Editorial

NPPD rebuilds from ice storm in record time

Friday, May 11, 2007

We're spoiled in this country. We admit it.

We flip a switch, and we expect the lights to go on.

We've heard about foreign countries where they have electricity only a few hours a day, if that. We can't imagine.

The New Year's ice storm was an abrupt encounter with reality for folks in Holdrege and Central Nebraska, but even they soon had emergency generators running or other temporary sources of power in place.

Within three weeks, things were more or less back to normal. We flipped the switch, and the lights went on.

Most of us don't think about the thought, time, money and effort that goes into making that happen.

Nebraska's public power utilities do that job for us.

At 4:31 p.m. Thursday, the Nebraka Public Power District flipped a switch that put into service the last of 37 transmission lines that went out of service as we were bringing in the new year.

Yes, it was more than five months after the storm, but it was six weeks ahead of the original reconstruction schedule. That was squeezing three years of traditional work into under four months, according to NPPD?President and CEO Ron Asche.
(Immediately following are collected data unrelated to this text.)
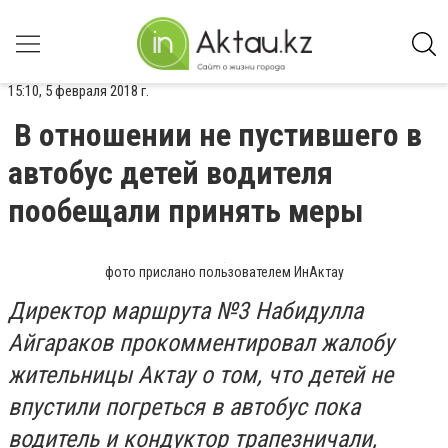
15:10, 5 февраля 2018 г.
В отношении не пустившего в
автобус детей водителя
пообещали принять меры
фото прислано пользователем ИнАктау
Директор маршрута №3 Набидулла
Айгараков прокомментировал жалобу
жительницы Актау о том, что детей не
впустили погреться в автобус пока
водитель и кондуктор трапезничали,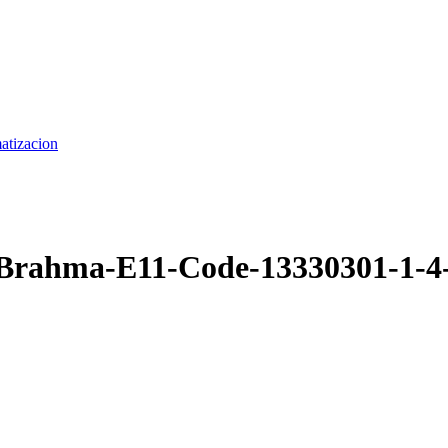
matizacion
-Brahma-E11-Code-13330301-1-4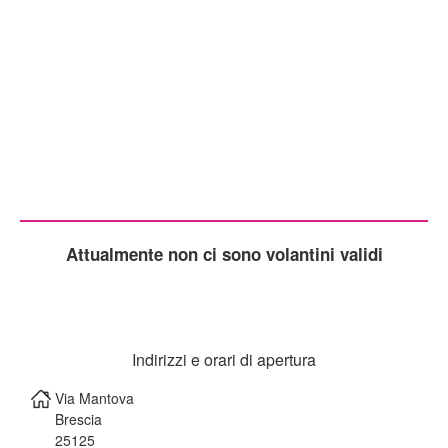
Attualmente non ci sono volantini validi
Indirizzi e orari di apertura
Via Mantova
Brescia
25125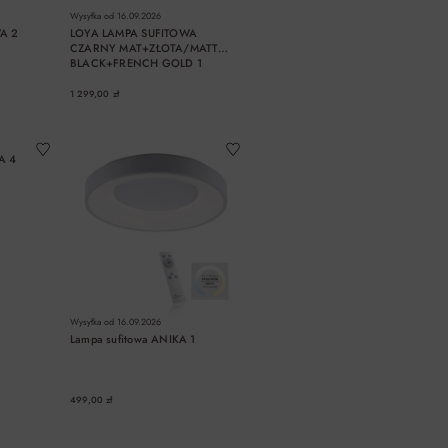
Wysyłka od
16.09.2026
A 2
LOYA LAMPA SUFITOWA
CZARNY MAT+ZŁOTA/MATT
BLACK+FRENCH GOLD 1
1 299,00 zł
A
DO KOSZYKA
A 4
Wysyłka od
16.09.2026
Lampa sufitowa ANIKA 1
499,00 zł
A
DO KOSZYKA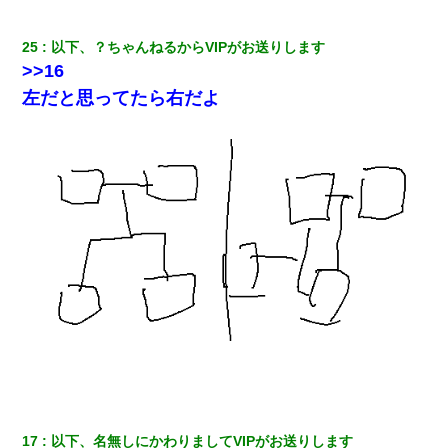
子供の頃、母の弟にイタズラされてて中学に入ってから関係を持
ってしまった。拒絶したら「全部バラしてやる」と脅迫されたの
25
以下、？ちゃんねるからVIPがお送りします
で両親に全部話した。
>>16
左だと思ってたら右だよ
夫に癌の余命宣告。その闘病中に長女から信じられない言葉を受
けた
父が他界→父のフリン相手『どうか相続を放棄して下さい、昔の
ことは謝ります。ごめんなさい…』私「お子さんはフリン略奪婚
って知ってるの？」相手『 』結果→
嫁が弁護士を連れてきて「悪いと思うなら慰謝料を払って離婚し
ろ」→ 俺「完全に恐喝になってますね」「お前、これが詐欺だっ
て知ってる？」
【衝撃】職場に入って来た綺麗な新人さんに職場を案内すること
に → 新人「ドンッ！」私「！？」→ 突然、突き飛ばされて左手
の甲を踏みつけられて…
妻が亡くなったんだけど正直ガチで嬉しい
17
以下、名無しにかわりましてVIPがお送りします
A look at some of the figures reveals just what an accomplishment that was.

At the height of the storm, NPPD and its public power utility wholesale customers lost service to more than 40,000 customers. The storm damaged 18 substations and 37 transmission line segments covering 1,053 miles. A total of 1,137 of NPPD's transmission line structures, as well as 301 miles of wire.

It took 200 to 300 contract workers, including helicopter crews, to complete the reconstruction effort.

And the cost of all this?

So far, NPPD has spent $123.7 million on restoration and reconstruction, with $74 million of that expected to be reimbursed by the Federal Emergency Management Agency. The rest will be financed through long-term debt and paid back over 20 to 25 years.
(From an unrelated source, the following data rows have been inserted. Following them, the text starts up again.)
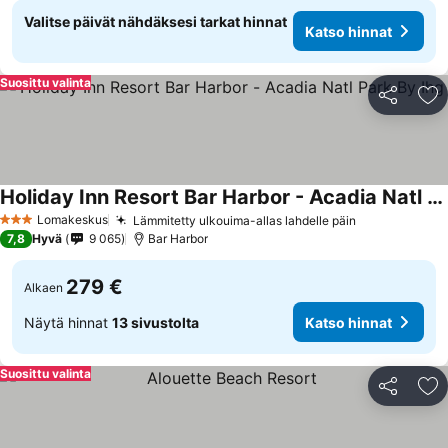
Valitse päivät nähdäksesi tarkat hinnat
Katso hinnat
Suosittu valinta
Jaa
Li
Holiday Inn Resort Bar Harbor - Acadia Natl Park By Ihg
Lomakeskus
Lämmitetty ulkouima-allas lahdelle päin
3 Tähtiluokitus
7,8
Hyvä
9 065
Bar Harbor
279 €
Alkaen
Näytä hinnat
13 sivustolta
Katso hinnat
Suosittu valinta
Jaa
Li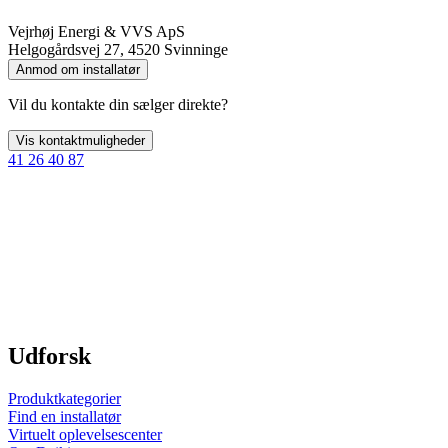
Vejrhøj Energi & VVS ApS
Helgogårdsvej 27, 4520 Svinninge
Anmod om installatør
Vil du kontakte din sælger direkte?
Vis kontaktmuligheder
41 26 40 87
Udforsk
Produktkategorier
Find en installatør
Virtuelt oplevelsescenter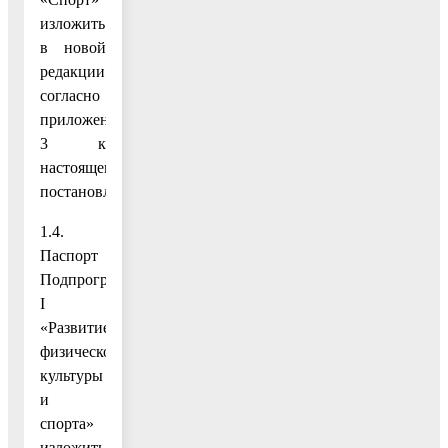
изложить
в новой
редакции
согласно
приложению
3 к
настоящему
постановлению;
1.4.
Паспорт
Подпрограммы
I
«Развитие
физической
культуры
и
спорта»
изложить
But rebuilding wasn't the only expense. While lines to the Gerald Gentleman Station south of Sutherland were broken, NPPD had to buy another $34 million worth of electricity to keep the lights on. There's no federal reimbursement for that, but NPPD used $22 million of cash on hand to pay for it, and will pass the remaining $12 million in cost onto customers through a Productionn Cost Adjustment charge.

And, NPPD has a stronger system following reconstruction. While they had the chance, crews replaced two-pole structures with five-pole "storm structures"?every six to eight miles. NPPD also replaced some pole structures with custom-made laminated poles designed to bend but not break. In addition, telecommunication lines that NPPD lost in several areas were buried.

Yes, we'll be feeling the pain of the New Year's ice storm for years in the form of higher electrictity costs. But in Nebraska, electricity is still a bargain, and, for the vast majority of the time, it's there at the flip of a switch.